The only difference I see here is that with parallel, there is “3474,” added before Accelerator kernel generated.


Remove “private(inv_rho_zz_old)” and compile with parallel still did not work.
Works fine when compile with kernels.

Thanks,

Wei

Mat,

Here is another loop, which runs fines without OpenACC directive,
#ifdef _OPENACC
!!acc data copyin(inv_config_dt), &
!!acc copyin(qv_1(1:nVertLevels, 1:nCells)), &
!!acc copyin(qv_2(1:nVertLevels, 1:nCells)), &
!!acc copyout(rqvdynten(1:nVertLevels, 1:nCells))
!!acc parallel loop vector collapse(2) independent
do iCell = 1,nCells
do k = 1,nVertLevels
rqvdynten(k, iCell) = ( qv_2(k, iCell) - qv_1(k, iCell) ) * inv_config_dt
end do
end do
!!acc end parallel
!!acc end data
#else
rqvdynten(:,:) = ( qv_2(:,:) - qv_1(:,:) ) * inv_config_dt
#endif

It compiles fine with kernels, or parallel by turning the directives on (change !!acc to !$acc). But both failed to run.

This loop looks so simple, it really makes me frustrated.

Any suggestions?

Thanks,

Wei

Hi Wei,

I’m going to need a reproducing example. I understand that your code is confidential, but could you try and extract the failing case, obfuscate the code, and send it to PGI Customer Service (trs@pgroup.com)?

I agree that the code does look simple and something that’s been done many times before. Hence, there’s something else going on.

Note I have seen instances where one part of stomping on memory in one part of the code causing a failure in a completely different section of code. I have no idea if that’s the case here, but one thing to try is turn off all OpenACC code, except this bit and see if it still fails.

  • Mat

Mat,

It is kind of hard to get a simple reproducible code.

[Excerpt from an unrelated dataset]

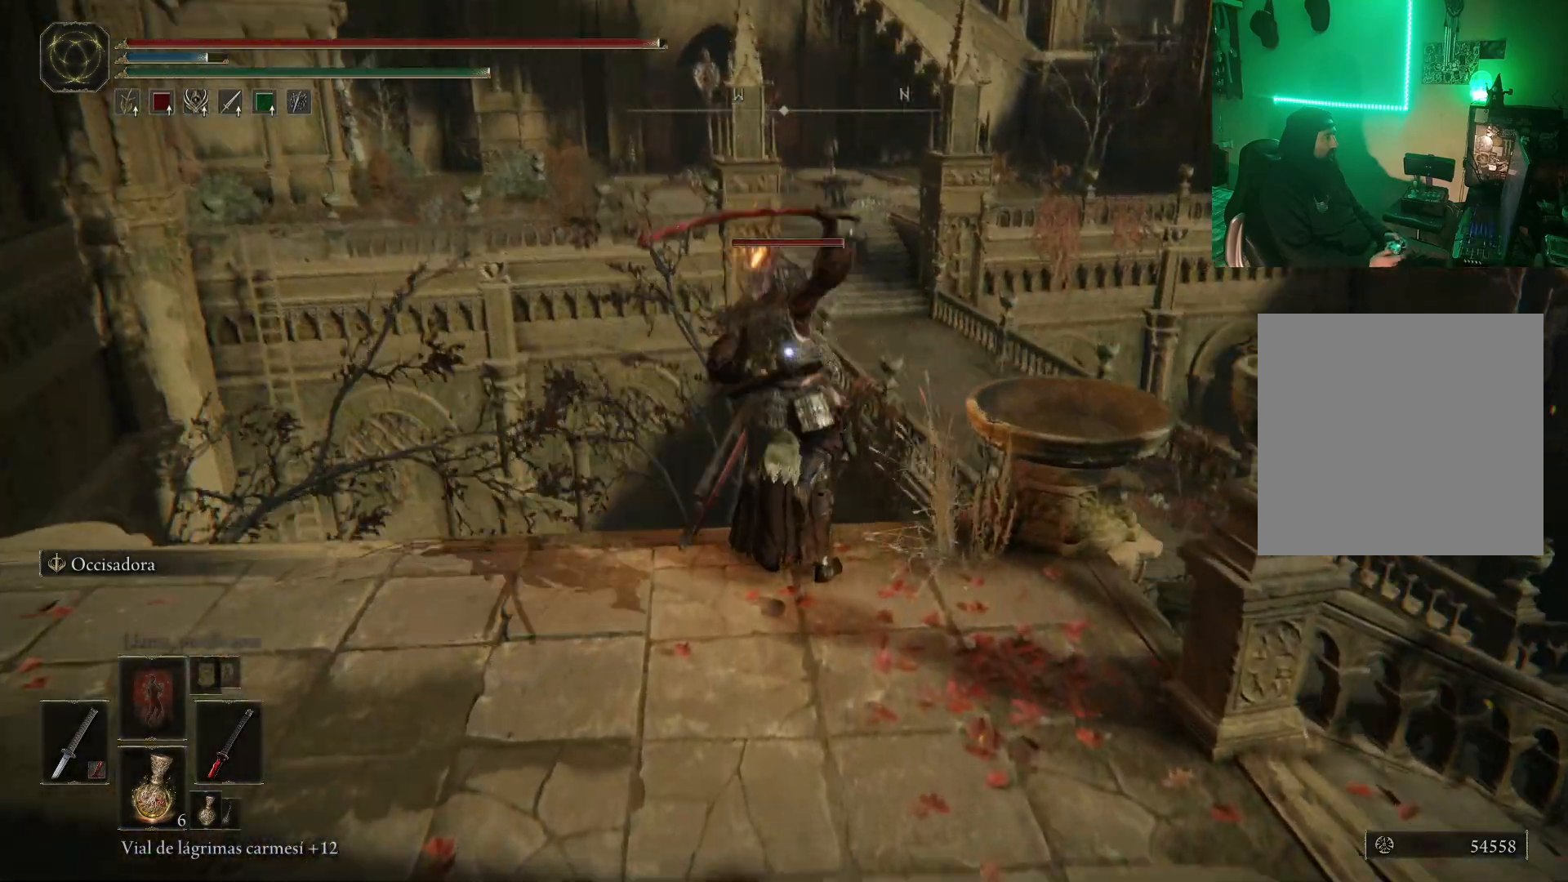
{"buttons": [], "left_stick": "center", "right_stick": "center", "events": [[117, "R1", "up"], [183, "R1", "down"], [250, "R1", "up"], [350, "R1", "down"], [417, "R1", "up"]]}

I’ll try what you suggested: Just turn on directives fr this loop, and see how things going.

Thanks,

Wei

Mat,

I tried to create a short program just have the loop, as:

program tst
implicit none

#ifdef SINGLE_PRECISION
integer, parameter :: RKIND = selected_real_kind(6)
#else
integer, parameter :: RKIND = selected_real_kind(12)
#endif

integer, parameter :: nVertLevels = 41
integer, parameter :: nCells = 163842
integer, parameter :: nCellsSolve = 13679

integer :: iCell, k

real (kind=RKIND), dimension(:,:), pointer :: rho_zz_old
real (kind=RKIND), dimension(:,:), pointer :: qv_old, qc_old, qr_old, qi_old, qs_old, qg_old
real (kind=RKIND), dimension(:,:), pointer :: qv_tnd, qc_tnd, qr_tnd, qi_tnd, qs_tnd, qg_tnd
real (kind=RKIND) :: inv_rho_zz_old, dt

allocate(rho_zz_old(nVertLevels, nCells))
allocate(qv_old(nVertLevels, nCells))
allocate(qc_old(nVertLevels, nCells))
allocate(qr_old(nVertLevels, nCells))
allocate(qi_old(nVertLevels, nCells))
allocate(qs_old(nVertLevels, nCells))
allocate(qg_old(nVertLevels, nCells))
allocate(qv_tnd(nVertLevels, nCells))
allocate(qc_tnd(nVertLevels, nCells))
allocate(qr_tnd(nVertLevels, nCells))
allocate(qi_tnd(nVertLevels, nCells))
allocate(qs_tnd(nVertLevels, nCells))
allocate(qg_tnd(nVertLevels, nCells))

dt = 15.0_RKIND

do iCell = 1, nCells
do k = 1, nVertLevels
rho_zz_old(k,iCell) = 10.0_RKIND

qv_old(k,iCell) = 1.0_RKIND
qc_old(k,iCell) = 1.0_RKIND
qr_old(k,iCell) = 1.0_RKIND
qi_old(k,iCell) = 1.0_RKIND
qs_old(k,iCell) = 1.0_RKIND
qg_old(k,iCell) = 1.0_RKIND

qv_tnd(k,iCell) = 1.0_RKIND
qc_tnd(k,iCell) = 1.0_RKIND
qr_tnd(k,iCell) = 1.0_RKIND
qi_tnd(k,iCell) = 1.0_RKIND
qs_tnd(k,iCell) = 1.0_RKIND
qg_tnd(k,iCell) = 1.0_RKIND
end do
end do

!$acc data copyin(dt, rho_zz_old(1:nVertLevels, 1:nCellsSolve)), &
!$acc copy(qv_old(1:nVertLevels, 1:nCellsSolve)), &
!$acc copy(qc_old(1:nVertLevels, 1:nCellsSolve)), &
!$acc copy(qr_old(1:nVertLevels, 1:nCellsSolve)), &
!$acc copy(qi_old(1:nVertLevels, 1:nCellsSolve)), &
!$acc copy(qs_old(1:nVertLevels, 1:nCellsSolve)), &
!$acc copy(qg_old(1:nVertLevels, 1:nCellsSolve)), &
!$acc copy(qv_tnd(1:nVertLevels, 1:nCellsSolve)), &
!$acc copy(qc_tnd(1:nVertLevels, 1:nCellsSolve)), &
!$acc copy(qr_tnd(1:nVertLevels, 1:nCellsSolve)), &
!$acc copy(qi_tnd(1:nVertLevels, 1:nCellsSolve)), &
!$acc copy(qs_tnd(1:nVertLevels, 1:nCellsSolve)), &
!$acc copy(qg_tnd(1:nVertLevels, 1:nCellsSolve))
!$acc kernels loop gang vector collapse(2) independent
do iCell = 1, nCellsSolve
do k = 1, nVertLevels
inv_rho_zz_old = 1.0_RKIND / rho_zz_old(k,iCell)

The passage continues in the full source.